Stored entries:
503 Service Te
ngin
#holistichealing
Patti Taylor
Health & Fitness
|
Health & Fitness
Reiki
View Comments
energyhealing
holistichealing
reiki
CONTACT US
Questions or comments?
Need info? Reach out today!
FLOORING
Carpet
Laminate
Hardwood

■ **WHAT THE TASK ASKS**: An exact copy of every record is what the answer must contain.

■ **RESPONSE TO THIS EXERCISE**:
503 Service Te
ngin
#holistichealing
Patti Taylor
Health & Fitness
|
Health & Fitness
Reiki
View Comments
energyhealing
holistichealing
reiki
CONTACT US
Questions or comments?
Need info? Reach out today!
FLOORING
Carpet
Laminate
Hardwood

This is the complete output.